** Collected data **

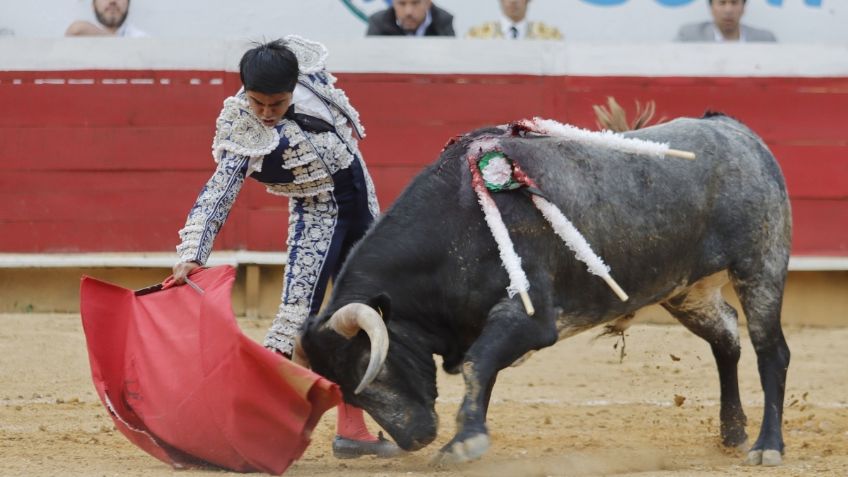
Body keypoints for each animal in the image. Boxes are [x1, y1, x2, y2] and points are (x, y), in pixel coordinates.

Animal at [300, 112, 796, 464]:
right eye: (346, 389)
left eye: (372, 368)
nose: (415, 438)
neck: (458, 224)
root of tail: (736, 131)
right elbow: (483, 371)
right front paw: (466, 436)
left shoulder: (532, 317)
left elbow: (478, 364)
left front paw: (463, 443)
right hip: (686, 289)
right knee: (726, 337)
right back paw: (733, 431)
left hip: (761, 265)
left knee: (770, 350)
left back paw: (767, 446)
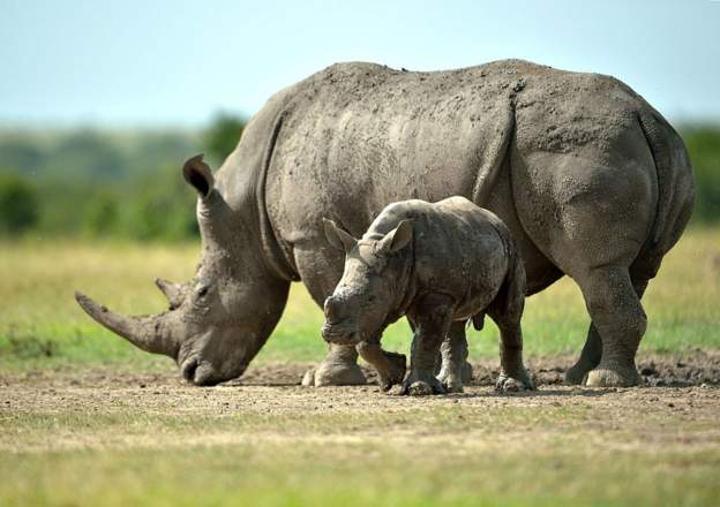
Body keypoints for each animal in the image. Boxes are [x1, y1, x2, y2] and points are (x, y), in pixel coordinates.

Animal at [322, 197, 534, 395]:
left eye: (370, 298)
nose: (333, 334)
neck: (397, 256)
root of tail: (495, 219)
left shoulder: (432, 292)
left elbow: (424, 341)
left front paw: (418, 389)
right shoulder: (386, 296)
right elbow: (366, 342)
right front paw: (393, 376)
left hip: (511, 249)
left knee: (507, 316)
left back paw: (513, 387)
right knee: (454, 321)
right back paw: (449, 386)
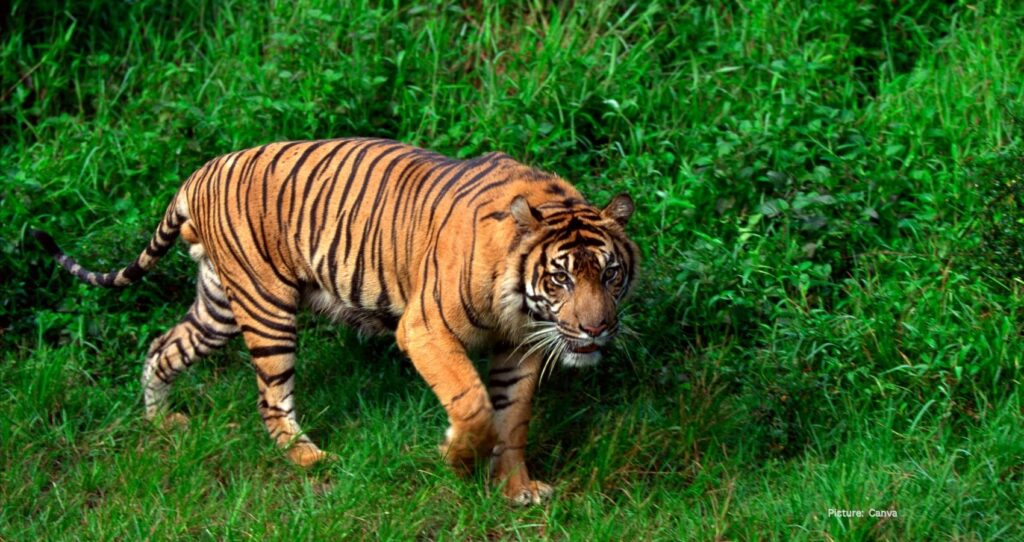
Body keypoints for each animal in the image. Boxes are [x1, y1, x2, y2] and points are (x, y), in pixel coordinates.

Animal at [32, 137, 638, 505]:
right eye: (560, 279)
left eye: (609, 275)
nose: (595, 330)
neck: (521, 305)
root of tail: (199, 174)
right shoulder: (424, 327)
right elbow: (473, 403)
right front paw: (457, 459)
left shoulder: (522, 347)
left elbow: (513, 421)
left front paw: (517, 489)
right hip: (266, 309)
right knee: (270, 401)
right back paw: (311, 458)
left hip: (218, 307)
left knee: (162, 347)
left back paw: (162, 422)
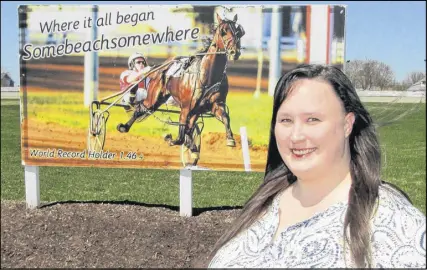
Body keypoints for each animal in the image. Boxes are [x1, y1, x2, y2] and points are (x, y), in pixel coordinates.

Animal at [117, 13, 246, 154]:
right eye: (223, 31)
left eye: (239, 32)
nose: (234, 52)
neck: (207, 75)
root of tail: (161, 67)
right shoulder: (186, 107)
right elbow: (180, 136)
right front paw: (169, 138)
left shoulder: (214, 105)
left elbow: (225, 117)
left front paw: (230, 139)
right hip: (153, 98)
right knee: (140, 109)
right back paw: (124, 126)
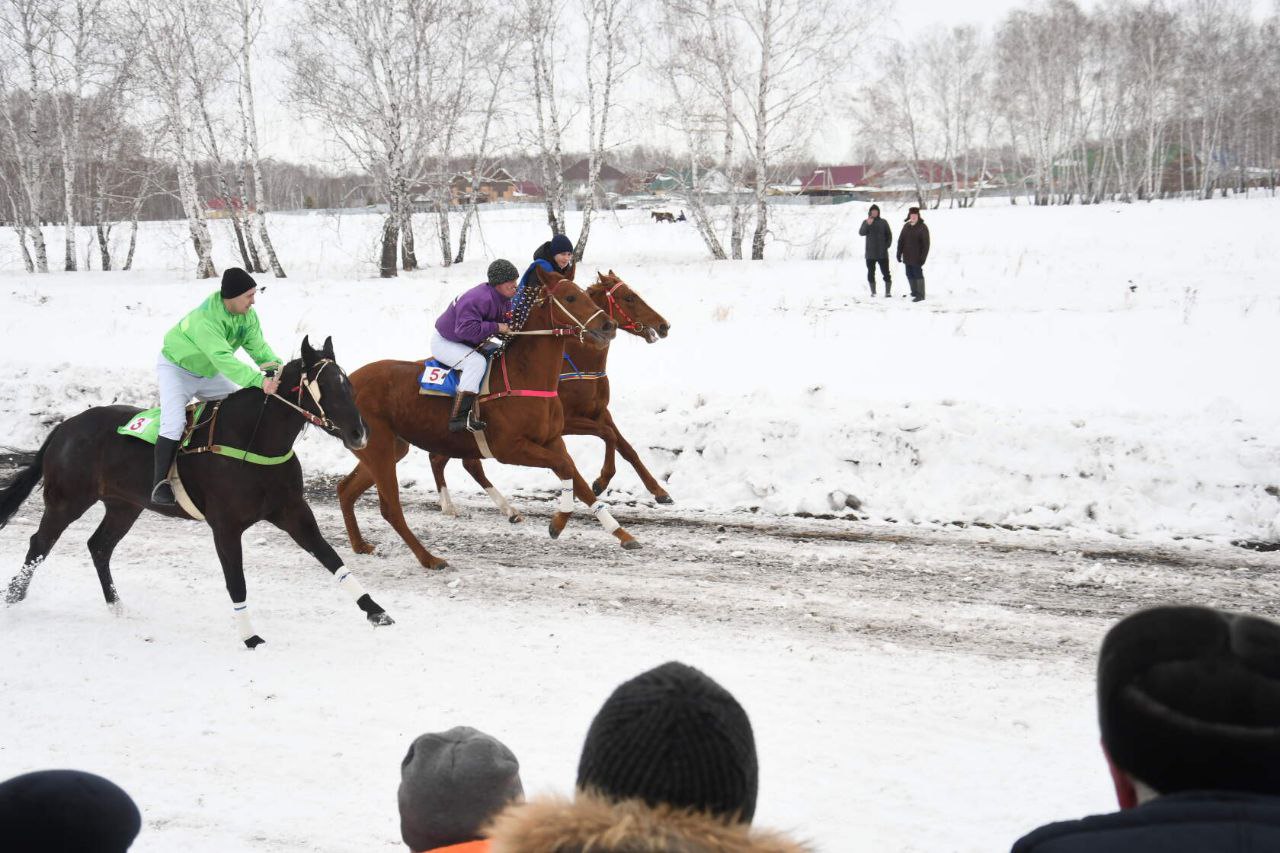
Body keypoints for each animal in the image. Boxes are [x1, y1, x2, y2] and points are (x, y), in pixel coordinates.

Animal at [0, 335, 391, 648]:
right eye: (327, 387)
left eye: (349, 386)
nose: (360, 433)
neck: (252, 440)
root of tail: (65, 426)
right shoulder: (226, 526)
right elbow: (237, 581)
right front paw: (250, 637)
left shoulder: (292, 511)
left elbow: (330, 557)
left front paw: (375, 611)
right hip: (67, 500)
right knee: (40, 544)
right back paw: (14, 596)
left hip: (124, 505)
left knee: (99, 546)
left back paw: (118, 606)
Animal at [337, 262, 640, 563]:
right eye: (570, 297)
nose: (608, 325)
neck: (524, 376)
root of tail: (347, 380)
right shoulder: (509, 448)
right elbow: (565, 468)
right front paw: (559, 520)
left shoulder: (553, 440)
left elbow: (579, 480)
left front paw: (622, 534)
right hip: (379, 448)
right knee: (391, 507)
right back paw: (430, 559)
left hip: (388, 449)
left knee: (345, 490)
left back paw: (360, 544)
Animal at [427, 268, 675, 517]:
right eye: (629, 297)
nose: (664, 325)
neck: (578, 363)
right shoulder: (567, 422)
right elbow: (607, 435)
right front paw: (600, 482)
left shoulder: (600, 412)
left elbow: (625, 447)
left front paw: (659, 491)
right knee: (441, 457)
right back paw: (449, 504)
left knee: (453, 459)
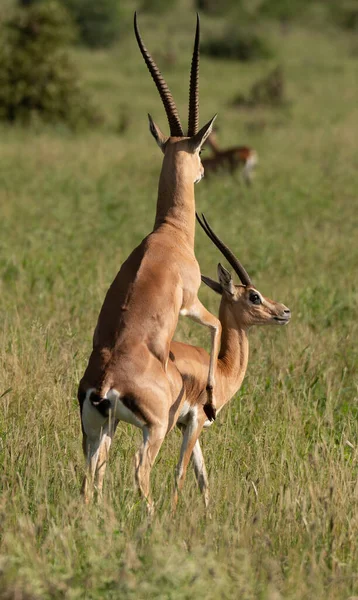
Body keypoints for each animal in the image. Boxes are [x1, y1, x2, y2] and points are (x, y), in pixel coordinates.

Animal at [79, 14, 221, 508]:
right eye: (198, 150)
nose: (204, 172)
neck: (169, 233)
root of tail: (105, 382)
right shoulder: (191, 303)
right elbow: (216, 326)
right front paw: (211, 399)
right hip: (152, 430)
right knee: (140, 471)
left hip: (97, 431)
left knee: (90, 476)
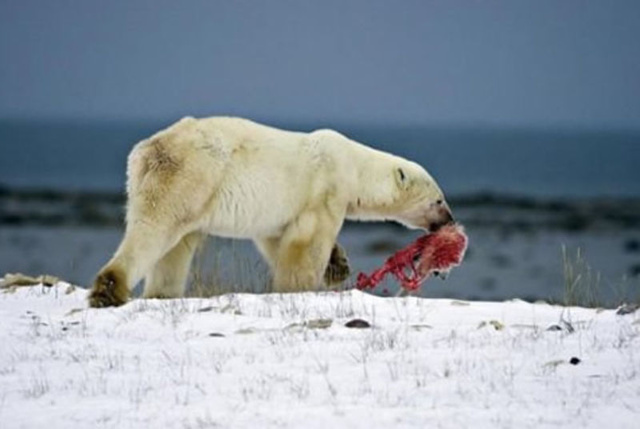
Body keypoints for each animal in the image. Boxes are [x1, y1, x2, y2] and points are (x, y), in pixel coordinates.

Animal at [89, 115, 456, 306]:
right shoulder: (325, 187)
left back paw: (161, 294)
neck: (354, 165)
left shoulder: (280, 208)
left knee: (176, 246)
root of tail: (148, 150)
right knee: (155, 229)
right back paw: (109, 290)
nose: (449, 220)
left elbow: (275, 238)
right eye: (439, 200)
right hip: (192, 175)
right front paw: (301, 287)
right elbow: (308, 241)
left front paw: (338, 265)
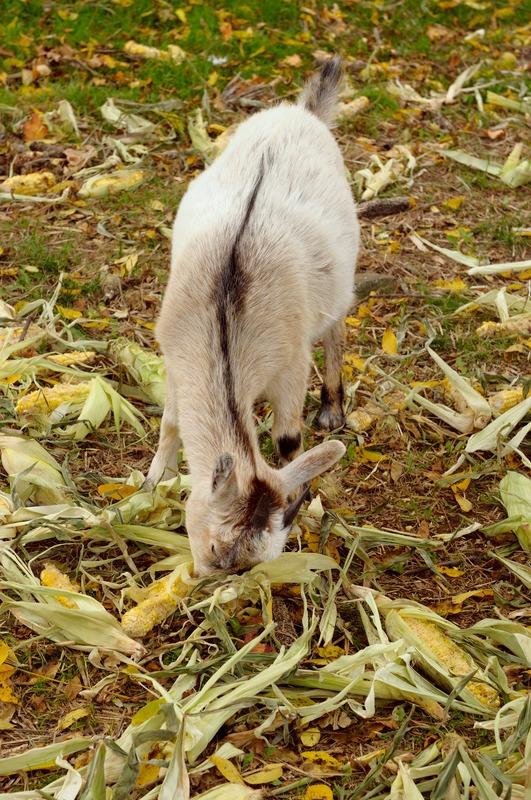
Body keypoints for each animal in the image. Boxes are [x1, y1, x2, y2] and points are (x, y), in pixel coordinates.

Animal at [146, 58, 359, 576]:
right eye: (216, 550)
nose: (214, 581)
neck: (226, 320)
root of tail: (303, 113)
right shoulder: (174, 357)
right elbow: (171, 422)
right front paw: (152, 482)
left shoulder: (291, 365)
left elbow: (287, 440)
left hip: (340, 276)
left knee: (336, 326)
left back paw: (331, 409)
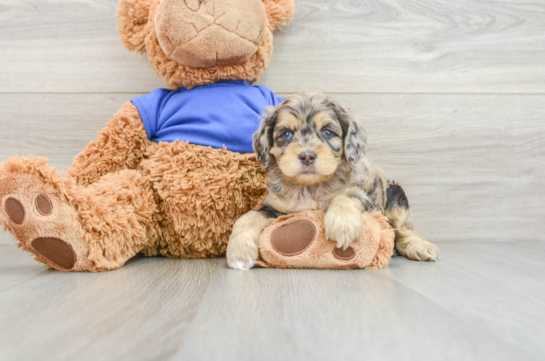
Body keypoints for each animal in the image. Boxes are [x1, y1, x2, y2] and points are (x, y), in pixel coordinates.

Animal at [227, 91, 440, 268]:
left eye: (327, 132)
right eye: (286, 134)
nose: (307, 156)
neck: (310, 187)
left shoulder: (364, 194)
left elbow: (345, 196)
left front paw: (342, 225)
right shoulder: (274, 208)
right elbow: (247, 217)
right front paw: (238, 252)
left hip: (395, 196)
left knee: (404, 230)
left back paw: (421, 247)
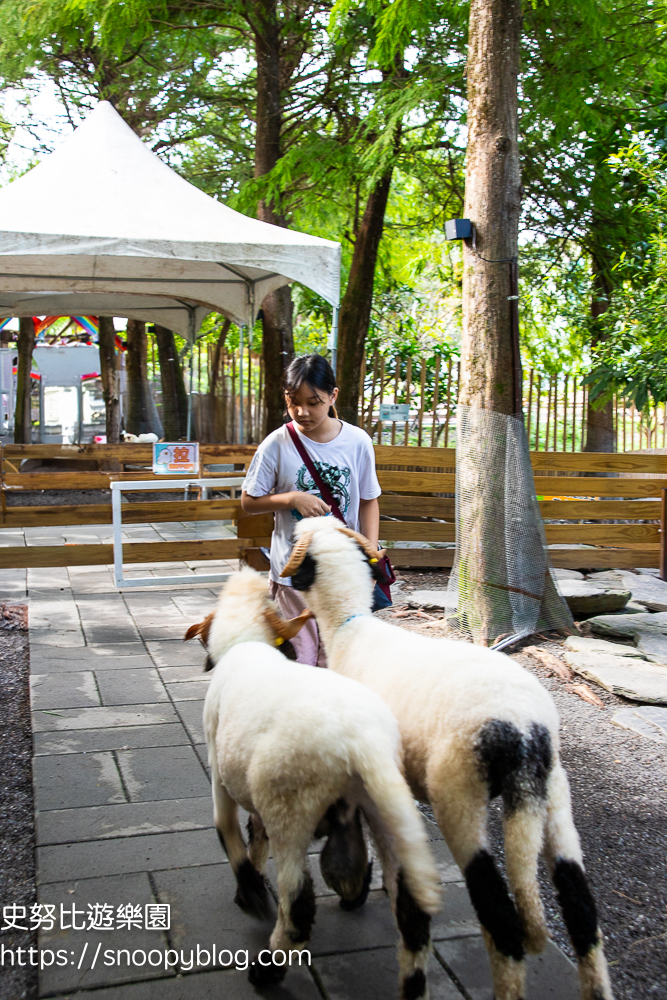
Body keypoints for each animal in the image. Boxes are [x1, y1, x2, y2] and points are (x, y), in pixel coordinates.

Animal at [185, 568, 440, 996]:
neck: (246, 644)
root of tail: (364, 740)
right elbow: (255, 836)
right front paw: (251, 884)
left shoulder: (219, 772)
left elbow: (228, 831)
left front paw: (251, 895)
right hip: (384, 809)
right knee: (410, 912)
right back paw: (410, 984)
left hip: (289, 806)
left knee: (299, 902)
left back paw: (267, 972)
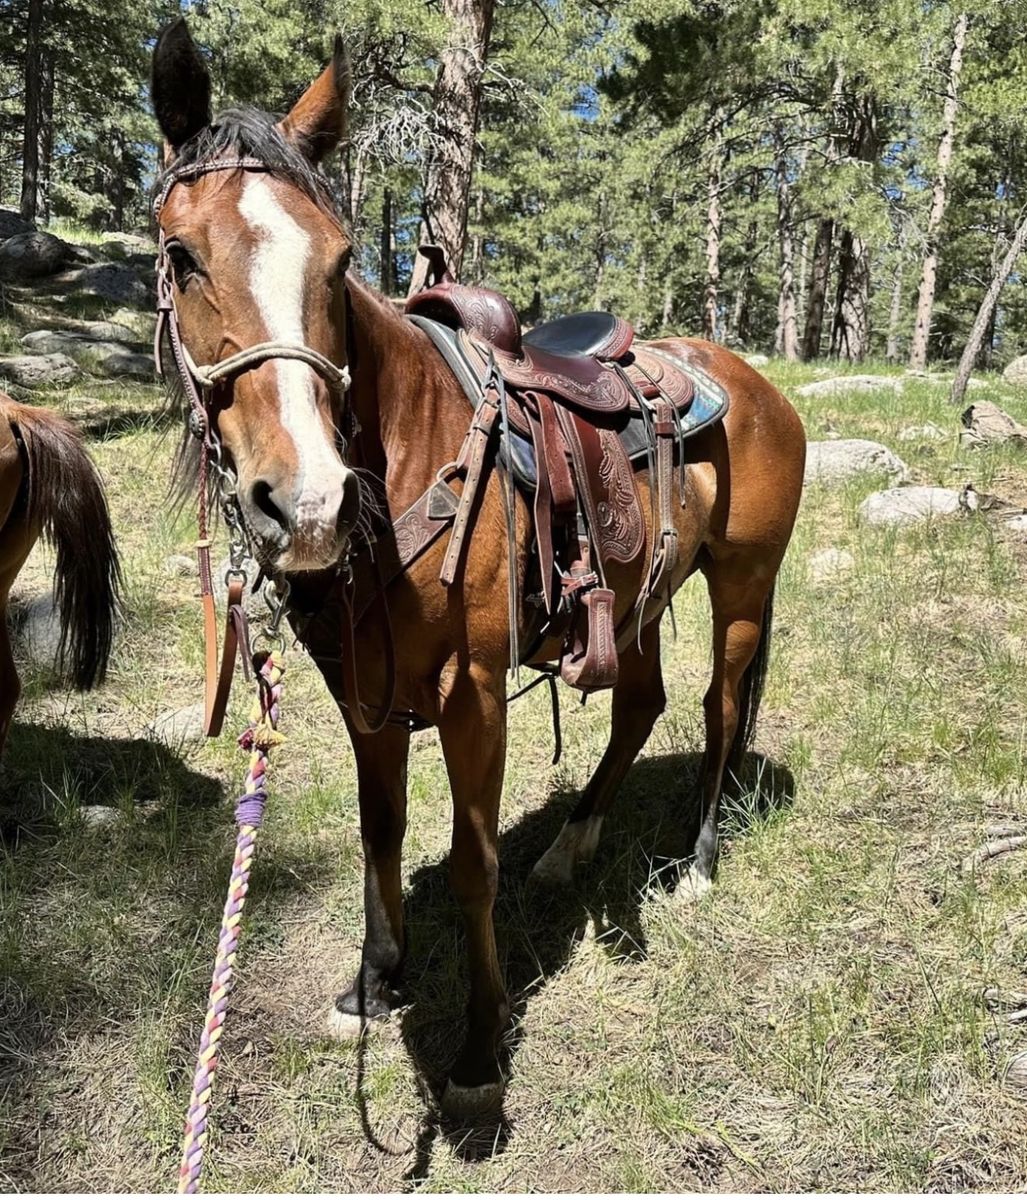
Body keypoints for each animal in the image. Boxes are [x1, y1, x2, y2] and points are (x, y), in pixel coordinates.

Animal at [150, 18, 806, 1118]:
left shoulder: (475, 693)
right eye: (179, 255)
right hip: (632, 600)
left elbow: (470, 861)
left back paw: (698, 860)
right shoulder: (364, 692)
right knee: (641, 705)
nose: (310, 501)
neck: (411, 447)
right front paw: (374, 983)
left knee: (720, 712)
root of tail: (755, 382)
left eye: (338, 262)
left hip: (743, 586)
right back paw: (574, 845)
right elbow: (380, 833)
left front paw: (477, 1047)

** Work request **
Leave the images out and print each entry exactly.

** Answer section **
Body keypoints for each animal in the image. Boxes are [x1, y1, x2, y2] and points are (x, y), in pixel coordinates.

Animal at [300, 112, 796, 464]:
right eye: (346, 389)
left eye: (372, 368)
nose: (415, 438)
neck: (458, 224)
root of tail: (736, 131)
right elbow: (483, 371)
right front paw: (466, 436)
left shoulder: (532, 317)
left elbow: (478, 364)
left front paw: (463, 443)
right hip: (686, 289)
right knee: (726, 337)
right back paw: (733, 431)
left hip: (761, 265)
left knee: (770, 350)
left back paw: (767, 446)
Body keypoints for each animal in the image. Boxes are [x1, y1, x2, y2] and points are (x, y), in pixel coordinates.

Animal at [322, 197, 534, 395]:
left eye: (370, 298)
nose: (333, 334)
neck: (397, 256)
root of tail: (495, 219)
left shoulder: (432, 292)
left elbow: (424, 341)
left front paw: (418, 389)
right shoulder: (386, 296)
right elbow: (366, 342)
right front paw: (393, 376)
left hip: (511, 249)
left knee: (507, 316)
left back paw: (513, 387)
right knee: (454, 321)
right back paw: (449, 386)
Body keypoints for each animal in the image. Boxes are [x1, y1, x2, y2] and points are (x, y), in pixel coordinates.

Animal at [32, 137, 638, 505]:
right eye: (560, 279)
left eye: (609, 275)
nose: (595, 330)
neck: (521, 305)
root of tail: (199, 174)
right shoulder: (424, 327)
right elbow: (473, 403)
right front paw: (457, 459)
left shoulder: (522, 347)
left elbow: (513, 421)
left front paw: (517, 489)
right hip: (266, 309)
right knee: (270, 401)
right back paw: (311, 458)
left hip: (218, 307)
left knee: (162, 347)
left back paw: (162, 422)
Body keypoints for each animal in the image. Boxes are [x1, y1, x2, y2] and points are (x, y), in pixel coordinates.

Animal at [117, 13, 246, 154]:
right eye: (223, 31)
left eye: (239, 32)
nose: (234, 52)
neck: (207, 75)
root of tail: (161, 67)
right shoulder: (186, 107)
right elbow: (180, 136)
right front paw: (169, 138)
left shoulder: (214, 105)
left elbow: (225, 117)
left front paw: (230, 139)
right hip: (153, 98)
right knee: (140, 109)
right back paw: (124, 126)
Body keypoints for each animal in the image. Boxes are [x1, y1, x2, y2] and points are (x, y), in pixel coordinates.

Animal at [0, 335, 391, 648]:
right eye: (327, 387)
left eye: (349, 386)
nose: (360, 433)
neck: (252, 440)
root of tail: (65, 426)
right shoulder: (226, 526)
right elbow: (237, 581)
right front paw: (250, 637)
left shoulder: (292, 511)
left elbow: (330, 557)
left front paw: (375, 611)
right hip: (67, 500)
right knee: (40, 544)
right back paw: (14, 596)
left hip: (124, 505)
left knee: (99, 546)
left back paw: (118, 606)
Animal at [337, 262, 640, 563]:
right eye: (570, 297)
nose: (608, 325)
neck: (524, 376)
root of tail: (347, 380)
right shoulder: (509, 448)
right elbow: (565, 468)
right front paw: (559, 520)
left shoulder: (553, 440)
left elbow: (579, 480)
left front paw: (622, 534)
right hip: (379, 448)
right knee: (391, 507)
right back paw: (430, 559)
left hip: (388, 449)
left knee: (345, 490)
left back paw: (360, 544)
Animal at [427, 268, 675, 517]:
right eye: (629, 297)
nose: (664, 325)
neck: (578, 363)
right shoulder: (567, 422)
right elbow: (607, 435)
right front paw: (600, 482)
left shoulder: (600, 412)
left elbow: (625, 447)
left front paw: (659, 491)
right knee: (441, 457)
right back paw: (449, 504)
left knee: (453, 459)
Body keypoints for each animal in the image. Boxes are [x1, y1, x2, y2] and points are (x, y), in pixel coordinates.

Animal at [79, 14, 221, 508]:
right eye: (198, 150)
nose: (204, 172)
neck: (169, 233)
root of tail: (105, 382)
right shoulder: (191, 303)
right elbow: (216, 326)
right front paw: (211, 399)
right hip: (152, 430)
right knee: (140, 471)
left hip: (97, 431)
left knee: (90, 476)
Body keypoints for each animal in the image. Boxes are [x1, y1, x2, y2] and points are (x, y), in pixel coordinates.

Animal at [89, 115, 456, 306]:
right shoulder: (325, 187)
left back paw: (161, 294)
neck: (354, 165)
left shoulder: (280, 208)
left knee: (176, 246)
root of tail: (148, 150)
right knee: (155, 229)
right back paw: (109, 290)
nose: (449, 220)
left elbow: (275, 238)
right eye: (439, 200)
right hip: (192, 175)
right front paw: (301, 287)
right elbow: (308, 241)
left front paw: (338, 265)
Body keypoints for each animal in the image. Boxes are [x1, y1, x2, y2] and points are (x, y), in pixel coordinates.

Animal at [146, 58, 359, 576]:
right eye: (216, 550)
nose: (214, 581)
neck: (226, 320)
root of tail: (303, 113)
right shoulder: (174, 357)
right elbow: (171, 422)
right front paw: (152, 482)
left shoulder: (291, 365)
left elbow: (287, 440)
left hip: (340, 276)
left knee: (336, 326)
left back paw: (331, 409)
Body keypoints for each animal in the image. Boxes are [x1, y1, x2, y2] and points are (x, y), in pixel coordinates.

Animal at [227, 91, 440, 268]:
left eye: (327, 132)
right eye: (286, 134)
nose: (307, 156)
neck: (310, 187)
left shoulder: (364, 194)
left elbow: (345, 196)
left front paw: (342, 225)
right shoulder: (274, 208)
right elbow: (247, 217)
right front paw: (238, 252)
left hip: (395, 196)
left knee: (404, 230)
left back paw: (421, 247)
Body keypoints for each animal in the image. Boxes are [x1, y1, x2, y2] and points are (x, y), in pixel coordinates.

Animal at [185, 568, 440, 996]:
neck: (246, 644)
root of tail: (364, 740)
right elbow: (255, 836)
right front paw: (251, 884)
left shoulder: (219, 772)
left elbow: (228, 831)
left front paw: (251, 895)
right hip: (384, 809)
right knee: (410, 912)
right back paw: (410, 984)
left hip: (289, 806)
left knee: (299, 902)
left back paw: (267, 972)
Body keypoints for each animal in the image. Boxes are [x1, y1, x2, y2] and points are (x, y), in pixel coordinates.

Animal at [150, 18, 806, 1118]:
left shoulder: (475, 693)
right eye: (179, 255)
right hip: (632, 600)
left elbow: (470, 861)
left back paw: (698, 860)
right shoulder: (364, 692)
right knee: (641, 705)
nose: (310, 501)
neck: (411, 447)
right front paw: (374, 983)
left knee: (720, 712)
root of tail: (755, 382)
left eye: (338, 262)
left hip: (743, 586)
right back paw: (574, 845)
right elbow: (380, 833)
left front paw: (477, 1047)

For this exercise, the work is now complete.